Parmi les maternités qui pourraient être amenées à disparaître, huit se trouvent en Wallonie (quatre en province de Hainaut, une à Namur et trois en province de Liège) et neuf en Flandre.
"Cela va créer de l'angoisse auprès du personnel des maternités"
La maternité namurois concernée est celle du CHR Val de Sambre, à Auvelais. Gilles Mouyard (MR), président du CHR Sambre & Meuse, a appris la nouvelle mercredi soir. " De manière assez désagréable d'ailleurs. J'aurais préféré qu'il y ait une concertation ou au moins une possibilité de discussion contradictoire préalable. Cela va créer de l'angoisse auprès des médecins, des infirmiers. Ce n'est jamais bon. On est bien conscient qu'à Auvelais, on tourne autour de 400 accouchements annuels, et que sur le site de Namur, ce chiffre atteint 1.800. Pas plus tard qu'avant-hier, on avait encore une réunion pour réfléchir à la création d'un service commun aux deux sites et à dupliquer à Auvelais ce qui fonctionne bien à Namur. Dans l'idée d'attirer plus de futures mamans à venir à Auvelais. On s'occupe donc du dossier. Ce rapport tombe donc à un très mauvais moment. Maintenant, il ne s'agit que d'un rapport, il n'y a pas de décision définitive. "

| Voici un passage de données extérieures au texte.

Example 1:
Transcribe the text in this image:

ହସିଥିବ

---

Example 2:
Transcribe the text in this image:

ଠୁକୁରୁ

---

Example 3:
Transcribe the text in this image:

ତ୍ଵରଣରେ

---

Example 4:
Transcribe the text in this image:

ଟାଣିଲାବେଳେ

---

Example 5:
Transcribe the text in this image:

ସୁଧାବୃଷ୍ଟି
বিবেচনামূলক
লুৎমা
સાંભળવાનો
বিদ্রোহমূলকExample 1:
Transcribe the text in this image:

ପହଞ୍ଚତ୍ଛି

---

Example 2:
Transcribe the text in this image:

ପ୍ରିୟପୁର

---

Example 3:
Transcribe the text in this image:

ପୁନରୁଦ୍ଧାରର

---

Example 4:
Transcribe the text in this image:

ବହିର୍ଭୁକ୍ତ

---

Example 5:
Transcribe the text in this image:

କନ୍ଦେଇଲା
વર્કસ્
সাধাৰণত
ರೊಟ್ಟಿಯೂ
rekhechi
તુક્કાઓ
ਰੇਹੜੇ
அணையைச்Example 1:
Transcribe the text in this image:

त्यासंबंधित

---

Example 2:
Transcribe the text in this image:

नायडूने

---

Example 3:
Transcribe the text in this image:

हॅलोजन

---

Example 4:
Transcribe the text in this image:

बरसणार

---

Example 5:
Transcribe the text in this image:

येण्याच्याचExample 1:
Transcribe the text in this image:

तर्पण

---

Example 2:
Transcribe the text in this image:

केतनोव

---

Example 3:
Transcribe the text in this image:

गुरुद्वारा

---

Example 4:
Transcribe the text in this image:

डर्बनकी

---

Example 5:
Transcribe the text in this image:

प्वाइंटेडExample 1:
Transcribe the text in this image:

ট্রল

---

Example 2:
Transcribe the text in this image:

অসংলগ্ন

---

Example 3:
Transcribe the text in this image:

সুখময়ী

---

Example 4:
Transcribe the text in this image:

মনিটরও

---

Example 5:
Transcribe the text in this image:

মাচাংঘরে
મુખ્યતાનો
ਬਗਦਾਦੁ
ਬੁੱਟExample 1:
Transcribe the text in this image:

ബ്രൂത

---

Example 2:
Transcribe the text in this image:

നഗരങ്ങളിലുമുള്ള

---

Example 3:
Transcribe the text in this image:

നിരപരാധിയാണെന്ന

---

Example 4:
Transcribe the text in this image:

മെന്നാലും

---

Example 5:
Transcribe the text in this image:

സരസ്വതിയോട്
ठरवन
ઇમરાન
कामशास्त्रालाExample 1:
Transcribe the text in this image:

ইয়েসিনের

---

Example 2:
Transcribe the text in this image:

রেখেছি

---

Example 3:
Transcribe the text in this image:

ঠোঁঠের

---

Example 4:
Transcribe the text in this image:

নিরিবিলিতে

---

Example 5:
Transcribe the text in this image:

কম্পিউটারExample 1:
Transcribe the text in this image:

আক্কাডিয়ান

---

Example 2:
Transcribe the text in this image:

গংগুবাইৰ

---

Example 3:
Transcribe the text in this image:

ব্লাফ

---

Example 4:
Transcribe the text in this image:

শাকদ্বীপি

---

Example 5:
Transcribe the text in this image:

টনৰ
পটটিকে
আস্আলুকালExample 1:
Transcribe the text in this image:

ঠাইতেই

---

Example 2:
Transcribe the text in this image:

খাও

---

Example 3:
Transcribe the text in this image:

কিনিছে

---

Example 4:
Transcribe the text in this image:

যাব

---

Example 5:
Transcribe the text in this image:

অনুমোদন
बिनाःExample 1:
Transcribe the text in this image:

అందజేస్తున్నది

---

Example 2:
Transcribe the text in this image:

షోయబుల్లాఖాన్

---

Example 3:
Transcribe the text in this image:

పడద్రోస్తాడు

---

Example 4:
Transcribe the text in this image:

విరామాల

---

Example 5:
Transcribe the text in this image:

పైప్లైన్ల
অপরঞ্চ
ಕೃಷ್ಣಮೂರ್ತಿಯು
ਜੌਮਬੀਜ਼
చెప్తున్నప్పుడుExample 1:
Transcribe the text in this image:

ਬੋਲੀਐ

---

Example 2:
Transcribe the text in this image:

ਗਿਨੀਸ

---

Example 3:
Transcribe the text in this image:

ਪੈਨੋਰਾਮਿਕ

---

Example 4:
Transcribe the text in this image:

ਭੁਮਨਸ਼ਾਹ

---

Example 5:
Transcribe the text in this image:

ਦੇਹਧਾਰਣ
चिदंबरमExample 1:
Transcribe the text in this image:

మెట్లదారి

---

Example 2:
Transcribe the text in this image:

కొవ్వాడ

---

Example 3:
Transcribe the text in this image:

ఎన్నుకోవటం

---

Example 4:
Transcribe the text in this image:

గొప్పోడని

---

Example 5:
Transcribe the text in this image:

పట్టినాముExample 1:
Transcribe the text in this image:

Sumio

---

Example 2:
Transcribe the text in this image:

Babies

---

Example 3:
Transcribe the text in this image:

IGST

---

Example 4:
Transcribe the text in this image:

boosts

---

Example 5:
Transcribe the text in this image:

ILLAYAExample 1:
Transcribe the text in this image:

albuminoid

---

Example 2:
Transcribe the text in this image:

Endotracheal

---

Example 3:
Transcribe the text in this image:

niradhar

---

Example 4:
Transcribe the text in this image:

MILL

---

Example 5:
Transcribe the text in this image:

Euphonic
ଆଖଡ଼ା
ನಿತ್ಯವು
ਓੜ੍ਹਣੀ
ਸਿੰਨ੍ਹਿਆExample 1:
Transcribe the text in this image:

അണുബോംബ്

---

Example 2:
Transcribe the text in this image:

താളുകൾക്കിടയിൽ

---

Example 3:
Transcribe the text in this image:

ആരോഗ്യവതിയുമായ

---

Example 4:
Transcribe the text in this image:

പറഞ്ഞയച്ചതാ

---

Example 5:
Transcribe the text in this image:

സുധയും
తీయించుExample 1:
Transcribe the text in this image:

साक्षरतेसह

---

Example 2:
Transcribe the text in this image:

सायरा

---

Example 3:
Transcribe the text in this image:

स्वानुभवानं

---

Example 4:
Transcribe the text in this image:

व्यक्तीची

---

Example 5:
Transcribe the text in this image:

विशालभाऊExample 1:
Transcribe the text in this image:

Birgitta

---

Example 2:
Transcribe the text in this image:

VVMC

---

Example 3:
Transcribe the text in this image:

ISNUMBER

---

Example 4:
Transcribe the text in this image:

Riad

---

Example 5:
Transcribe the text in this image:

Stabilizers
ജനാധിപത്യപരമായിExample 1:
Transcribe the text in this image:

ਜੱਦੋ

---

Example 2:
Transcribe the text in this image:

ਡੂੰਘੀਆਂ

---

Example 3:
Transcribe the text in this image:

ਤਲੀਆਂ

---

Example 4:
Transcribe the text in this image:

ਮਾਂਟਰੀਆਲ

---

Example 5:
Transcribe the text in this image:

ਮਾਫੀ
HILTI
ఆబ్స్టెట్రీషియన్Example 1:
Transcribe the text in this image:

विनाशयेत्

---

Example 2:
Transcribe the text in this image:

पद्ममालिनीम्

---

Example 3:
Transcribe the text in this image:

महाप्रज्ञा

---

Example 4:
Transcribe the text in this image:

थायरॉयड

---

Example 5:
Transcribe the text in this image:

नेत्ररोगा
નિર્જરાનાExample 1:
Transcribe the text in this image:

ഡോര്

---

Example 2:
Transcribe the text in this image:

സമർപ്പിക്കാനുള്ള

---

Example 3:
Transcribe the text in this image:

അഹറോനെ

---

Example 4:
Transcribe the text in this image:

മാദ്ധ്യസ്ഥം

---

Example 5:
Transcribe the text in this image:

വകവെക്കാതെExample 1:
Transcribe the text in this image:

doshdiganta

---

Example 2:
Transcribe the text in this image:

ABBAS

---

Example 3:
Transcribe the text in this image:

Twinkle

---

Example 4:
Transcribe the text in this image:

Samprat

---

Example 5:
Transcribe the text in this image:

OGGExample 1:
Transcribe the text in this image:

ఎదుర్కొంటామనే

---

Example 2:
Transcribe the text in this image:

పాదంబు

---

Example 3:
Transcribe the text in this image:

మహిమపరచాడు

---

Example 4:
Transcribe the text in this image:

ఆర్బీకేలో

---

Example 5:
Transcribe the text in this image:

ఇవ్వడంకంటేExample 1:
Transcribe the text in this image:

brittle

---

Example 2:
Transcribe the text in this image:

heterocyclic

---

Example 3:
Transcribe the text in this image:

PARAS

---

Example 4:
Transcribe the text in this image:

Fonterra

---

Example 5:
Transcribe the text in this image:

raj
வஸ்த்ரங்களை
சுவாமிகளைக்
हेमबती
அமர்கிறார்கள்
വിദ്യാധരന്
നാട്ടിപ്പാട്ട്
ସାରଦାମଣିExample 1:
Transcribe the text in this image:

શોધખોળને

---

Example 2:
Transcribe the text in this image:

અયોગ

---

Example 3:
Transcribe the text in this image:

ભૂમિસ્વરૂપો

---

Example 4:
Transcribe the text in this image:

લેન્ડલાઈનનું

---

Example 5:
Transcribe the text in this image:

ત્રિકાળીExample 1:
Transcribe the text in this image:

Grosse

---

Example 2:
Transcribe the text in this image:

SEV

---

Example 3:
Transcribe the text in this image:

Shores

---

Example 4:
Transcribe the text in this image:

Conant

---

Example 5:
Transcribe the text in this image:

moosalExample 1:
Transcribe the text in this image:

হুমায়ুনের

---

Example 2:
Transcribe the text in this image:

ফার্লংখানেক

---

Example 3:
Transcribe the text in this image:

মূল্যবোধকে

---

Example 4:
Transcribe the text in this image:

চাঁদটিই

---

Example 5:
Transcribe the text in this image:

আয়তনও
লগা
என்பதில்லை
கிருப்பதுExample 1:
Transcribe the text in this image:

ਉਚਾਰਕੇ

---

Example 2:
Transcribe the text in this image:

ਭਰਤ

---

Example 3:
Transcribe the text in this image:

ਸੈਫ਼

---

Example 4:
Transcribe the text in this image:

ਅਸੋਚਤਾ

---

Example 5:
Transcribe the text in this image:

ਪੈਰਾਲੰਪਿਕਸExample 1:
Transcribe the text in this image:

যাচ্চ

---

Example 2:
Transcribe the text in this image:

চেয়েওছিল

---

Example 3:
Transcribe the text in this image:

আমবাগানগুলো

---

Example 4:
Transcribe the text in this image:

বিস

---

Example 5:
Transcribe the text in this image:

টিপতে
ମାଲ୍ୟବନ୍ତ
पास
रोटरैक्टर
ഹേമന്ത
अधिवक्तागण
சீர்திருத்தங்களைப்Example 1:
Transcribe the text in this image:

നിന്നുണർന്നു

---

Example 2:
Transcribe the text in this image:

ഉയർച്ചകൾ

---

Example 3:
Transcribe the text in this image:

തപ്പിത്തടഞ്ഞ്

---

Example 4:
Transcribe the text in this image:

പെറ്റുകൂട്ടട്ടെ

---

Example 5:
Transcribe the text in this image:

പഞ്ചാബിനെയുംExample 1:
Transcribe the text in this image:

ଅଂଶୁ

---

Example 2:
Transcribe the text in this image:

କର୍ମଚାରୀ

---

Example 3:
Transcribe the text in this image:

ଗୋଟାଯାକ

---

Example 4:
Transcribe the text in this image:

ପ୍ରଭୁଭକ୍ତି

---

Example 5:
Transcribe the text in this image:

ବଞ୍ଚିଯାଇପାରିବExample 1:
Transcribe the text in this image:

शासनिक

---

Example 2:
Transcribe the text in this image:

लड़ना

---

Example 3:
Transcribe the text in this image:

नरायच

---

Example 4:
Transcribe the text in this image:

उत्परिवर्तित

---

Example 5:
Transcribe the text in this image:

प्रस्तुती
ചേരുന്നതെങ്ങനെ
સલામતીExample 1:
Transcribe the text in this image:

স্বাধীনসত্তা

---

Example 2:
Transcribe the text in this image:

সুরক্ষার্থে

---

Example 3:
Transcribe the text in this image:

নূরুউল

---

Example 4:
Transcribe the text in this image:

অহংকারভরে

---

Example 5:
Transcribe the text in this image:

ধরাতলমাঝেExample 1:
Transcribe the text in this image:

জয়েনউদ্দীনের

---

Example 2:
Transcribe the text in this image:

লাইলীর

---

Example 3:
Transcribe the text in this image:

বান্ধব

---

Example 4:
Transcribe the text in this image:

Pour le nouvel homme fort du CHRSM, les deux critères employés sont discutables. " Le critère des 30 minutes me pose question. Parce que selon où l'on habite dans la Basse Sambre, certaines futures mamans se trouveraient, sans Auvelais, à plus de 30 minutes d'une maternité. Il y aurait deux possibilités : un hôpital namurois ou un hôpital carolo. Cela poserait problème, notamment en heure de pointe. De plus, dans le cas d'un accouchement compliqué, le délai de 30 minutes est trop long. Enfin, il faudrait m'expliquer le seuil de 557 accouchements sur base annuel Pourquoi pas 556 ? "
Beaucoup craignaient ce jeudi une fermeture des 17 maternités, mais dans l'immédiat, rien n'est décidé, rappelle Gilles Mouyard. "Il faut remettre l'église au milieu du village : il s'agit d'un rapport sur base duquel la ministre peut prendre une décision. Mais nous sommes pour l'instant avec un gouvernement en affaires courantes. La question de la fermeture des maternités ne se pose donc pas. Elle se posera peut-être avec la formation d'un nouveau gouvernement, au sein duquel on ne sait d'ailleurs pas qui sera ministre de la Santé."
Selon Sirius, géomarketer, la situation est très contrastée selon l'endroit où l'on se situe en Belgique.
"Une opportunité pour les autres services de santé", selon Maggie De Block
Fermer 17 petites maternités insuffisamment efficientes, comme le préconise le Centre fédéral d'expertise des soins de santé (KCE), constitue une opportunité pour d'autres domaines des soins de santé, a réagi jeudi par communiqué la ministre de la Santé publique Maggie De Block. "Nous dépensons actuellement plus d'argent qu'il n'en faut pour les maternités, ce qui laisse moins d'argent que nécessaire pour les autres services de santé", a-t-elle souligné.
Mais trop de maternités, est-ce un réel problème? Oui, répond le cabinet De Block, car celles-ci mobilisent des prestataires de soins en permanence étant donné que les naissances ne sont pas planifiables. De plus, chaque maternité a besoin d'équipements et d'infrastructures, soit un coût fixe indépendamment de la taille du service. "Le fait de travailler avec des services plus grands réduit le coût sociétal moyen par accouchement et libère des ressources à investir ailleurs", pointe le cabinet de la ministre, qui estime également que les grandes maternités peuvent offrir "un meilleur cadre avec plus d'expertise et d'expérience aux (futurs) parents".
Traduire les recommandations du KCE en politiques concrètes "promet de ne pas être facile" mais représente une "opportunité incroyable", conclut Maggie De Block.